Sure enough, four of the first five presidents came from Virginia, the most populous state in the 1790 and 1800 censuses and No. 2 in 1810. Not until New Hampshire’s Franklin Pierce in 1852 was a president elected from a state in the bottom half of the population ranking, and that didn’t happen again until Dwight Eisenhower of Kansas was elected a century later. (Since then there’s just been Bill Clinton from Arkansas, although Delaware’s Joe Biden would be the fourth.) Thirty-seven of the 44 men who have served as president have come from a state in the top 25% of the population rankings, 26 from a state in the top 12%.
The first near-miss: district elections
More people live in large states than in small ones, so it should be no surprise their residents get to move into the White House more frequently. Still, small-state politicians perceived early on that winner-take-all was not working to their benefit, and they and other reform-minded sorts began pushing for a requirement that electors be chosen by district rather than statewide. Big-state politicians, understanding such a change would reduce their clout, demanded in exchange that the fallback election in the House be altered to reduce its small-state bias, for example by giving every member of both the House and Senate a vote.
Congress came closest to striking such a deal during the “Era of Good Feeling” after the end of the War of 1812 and the collapse of the Federalist Party. Partisan considerations mattered less then because one party, the Democratic-Republicans, controlled almost everything. The Senate mustered more-than-two-thirds majorities year after year for amendments to require district elections, only for them to come up short in the House, where big states were better represented. In 1821, the House did vote 92-54 in favor, but that was still six votes less than the required two-thirds.
Not long after that, the Democratic-Republican Party split up into Democrats and Whigs. The prospects for reform faded, even as the 1824 election brought the system under fire again, when the House awarded the presidency to the candidate (John Quincy Adams) who came in second in both popular and electoral votes. There were some perfunctory attempts at reform during the presidency of Andrew Jackson, who lost that disputed 1824 election and then won in 1828. But then Congress more or less let the matter drop until just after the Civil War.

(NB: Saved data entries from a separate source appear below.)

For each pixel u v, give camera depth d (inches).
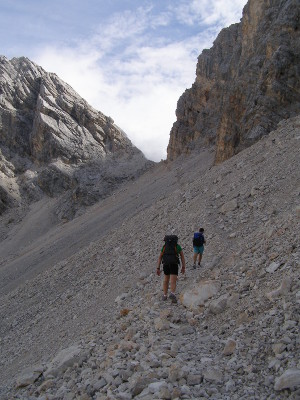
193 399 225.1
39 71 5949.8
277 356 243.4
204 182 1151.6
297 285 310.7
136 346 326.3
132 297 565.3
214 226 727.1
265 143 1129.4
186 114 3398.1
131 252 924.6
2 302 1203.2
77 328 570.9
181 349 298.4
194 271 538.0
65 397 293.0
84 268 1067.3
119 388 260.8
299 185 693.9
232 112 1695.4
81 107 5393.7
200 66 3383.4
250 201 757.9
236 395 224.7
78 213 3892.7
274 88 1434.5
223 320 336.8
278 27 1523.1
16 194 4653.1
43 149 5027.1
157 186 2390.5
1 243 3868.1
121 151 5132.9
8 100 5462.6
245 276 400.8
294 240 400.2
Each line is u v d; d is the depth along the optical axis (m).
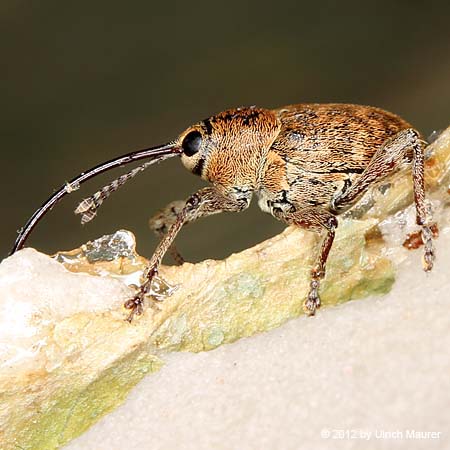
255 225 0.08
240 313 0.06
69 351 0.06
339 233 0.07
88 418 0.06
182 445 0.06
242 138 0.07
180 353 0.06
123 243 0.07
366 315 0.06
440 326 0.06
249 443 0.06
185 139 0.07
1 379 0.06
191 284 0.07
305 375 0.06
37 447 0.06
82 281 0.06
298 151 0.07
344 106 0.07
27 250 0.06
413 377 0.06
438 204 0.07
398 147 0.07
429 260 0.06
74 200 0.09
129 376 0.06
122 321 0.06
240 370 0.06
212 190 0.07
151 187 0.09
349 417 0.06
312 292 0.06
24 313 0.06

Lawmakers proposed multiple reforms both before and after the disputed 1876 election, in which the loser of a not-all-that-close popular vote, Republican Rutherford B. Hayes, ended up in the White House thanks to a political deal even some in his party found suspect. Most of these proposals were again along district-election lines, but some called for a national vote. None really went anywhere, which continued to be the case until after World War II.
The barrier to district elections was that the dominant political parties in large states didn’t want to cede clout, while a national popular vote was opposed by the former slave states. The three-fifths compromise had been repealed in 1868 by the 14th Amendment, but after a few years in which freed slaves voted in the South, most states in the region reverted to what became known as the “five-fifths rule,” in which Black citizens counted fully in apportioning House seats and electoral votes but weren’t allowed to vote. A national popular vote would effectively punish the South for this massive voter suppression, so it was a non-starter.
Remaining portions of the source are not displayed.